Students are not picking a stream to learn for the sake of learning; they are forced to reckon with employment opportunities before they have even come of age. It does not help that there is a pervasive, damaging preconception that students from non-STEM backgrounds face the highest rates of unemployment. This makes students and parents alike terrified that a degree in history or economics is a one-way ticket to professional obscurity. The irony is that many science students spend years grinding to complete a STEM degree just to pursue an MBA to end up as bankers – the very profession a business studies student could have pursued far more directly.
The deck is stacked against the non-STEM streams long before the choice is even made. In the years leading up to class nine, NCTB students are given a general science textbook that provides a reasonable idea of what the stream will entail. There is no such equivalent for business studies or humanities. Some might argue that the Bangladesh and Global Studies book serves this purpose for the humanities, but it can hardly be called a substitute when it does not introduce students to the foundational concepts of economics or political science. They are never given the chance to discover their aptitude for the social sciences.
Business studies fare no better. One chapter on statistics, buried within a broader curriculum, does not constitute meaningful exposure to accounting, finance, or the conceptual core of the stream. Students arrive at the point of choosing without ever having been given the tools to make an informed decision. The playing field is tilted before the game even begins.

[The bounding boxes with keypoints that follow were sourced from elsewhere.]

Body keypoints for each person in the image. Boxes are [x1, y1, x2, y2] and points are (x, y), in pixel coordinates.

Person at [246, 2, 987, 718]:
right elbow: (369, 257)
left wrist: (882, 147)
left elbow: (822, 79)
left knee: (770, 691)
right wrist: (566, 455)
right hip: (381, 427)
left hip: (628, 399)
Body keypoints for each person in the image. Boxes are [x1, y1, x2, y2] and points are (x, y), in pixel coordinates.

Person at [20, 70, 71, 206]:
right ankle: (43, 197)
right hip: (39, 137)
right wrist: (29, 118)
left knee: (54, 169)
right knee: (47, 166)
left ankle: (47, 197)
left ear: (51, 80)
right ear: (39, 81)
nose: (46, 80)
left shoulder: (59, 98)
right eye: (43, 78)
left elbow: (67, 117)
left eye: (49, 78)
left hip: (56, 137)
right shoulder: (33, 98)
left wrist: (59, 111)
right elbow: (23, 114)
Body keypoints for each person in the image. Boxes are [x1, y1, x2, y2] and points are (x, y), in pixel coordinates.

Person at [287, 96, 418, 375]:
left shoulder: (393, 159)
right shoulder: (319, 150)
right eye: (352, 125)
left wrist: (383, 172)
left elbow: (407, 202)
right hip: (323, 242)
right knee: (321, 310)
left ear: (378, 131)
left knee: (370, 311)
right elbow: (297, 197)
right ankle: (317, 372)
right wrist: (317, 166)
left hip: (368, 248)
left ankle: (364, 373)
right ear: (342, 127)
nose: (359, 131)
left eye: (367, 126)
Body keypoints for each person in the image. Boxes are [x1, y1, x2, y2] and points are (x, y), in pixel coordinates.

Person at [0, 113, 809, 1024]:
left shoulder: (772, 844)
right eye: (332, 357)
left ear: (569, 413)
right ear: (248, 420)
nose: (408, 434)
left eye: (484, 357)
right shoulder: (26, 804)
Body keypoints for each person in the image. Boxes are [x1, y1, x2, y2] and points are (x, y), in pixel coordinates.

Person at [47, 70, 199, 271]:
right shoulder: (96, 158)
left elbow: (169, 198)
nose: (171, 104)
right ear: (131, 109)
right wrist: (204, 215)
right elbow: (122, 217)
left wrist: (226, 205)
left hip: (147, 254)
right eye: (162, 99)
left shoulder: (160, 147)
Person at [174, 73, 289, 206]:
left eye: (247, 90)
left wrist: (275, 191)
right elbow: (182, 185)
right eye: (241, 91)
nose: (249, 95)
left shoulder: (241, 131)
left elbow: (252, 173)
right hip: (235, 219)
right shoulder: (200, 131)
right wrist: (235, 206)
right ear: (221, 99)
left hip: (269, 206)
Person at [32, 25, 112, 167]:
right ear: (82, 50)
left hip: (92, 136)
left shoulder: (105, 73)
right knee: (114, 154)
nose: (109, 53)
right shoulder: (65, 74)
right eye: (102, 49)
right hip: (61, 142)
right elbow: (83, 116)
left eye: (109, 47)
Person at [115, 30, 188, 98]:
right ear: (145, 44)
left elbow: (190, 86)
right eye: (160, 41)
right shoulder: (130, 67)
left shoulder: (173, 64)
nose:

The most disheartening part of this journey is that even students who do choose science find that the freedom supposedly promised by the stream rarely materialises in practice. According to official NCTB guidelines, science students have the option of taking statistics or engineering drawing in place of higher mathematics or biology as their fourth subject. This degree of flexibility is not granted in practice, however, as most colleges simply do not offer these alternatives, leaving students with the standard combination of subjects regardless of their individual strengths or interests. The track that is sold entirely on the promise of freedom turns out to be just as rigid as the others.
There is also the matter of what happens to students who either choose non-STEM from the outset or who attempt to switch streams after initial placement. Schools sometimes assign students to science automatically, without consultation, based on a GPA threshold they deem sufficient. They make the process of correcting this as troublesome as possible – contacting guardians and applying pressure in the name of counselling. Sometimes they are bold enough to say it outright: "You are making a mistake." The underlying message is clear: you are too good a student to make a choice like this.
Even for those who manage to switch tracks, the social environment rarely welcomes what is seen as an anomalous choice. Their decision is treated as a betrayal of their potential and a slight against the students who were deemed too inferior to study science in the first place.
The cumulative effect of all of this is a generation of students making one of the most consequential decisions of their academic lives under conditions of incomplete information, social coercion, and structural issues at an age when they are barely equipped to process any of it. The cultural problem is harder to fix through policy alone, but if institutional respect for all three streams is built into how schools are run, how teachers are trained, and how universities evaluate applicants, the social stigma would gradually erode. Reform has to happen at the structural level first. Until then, our students will continue to navigate an illusion of choice — trapped in a system that values their compliance far more than their curiosity.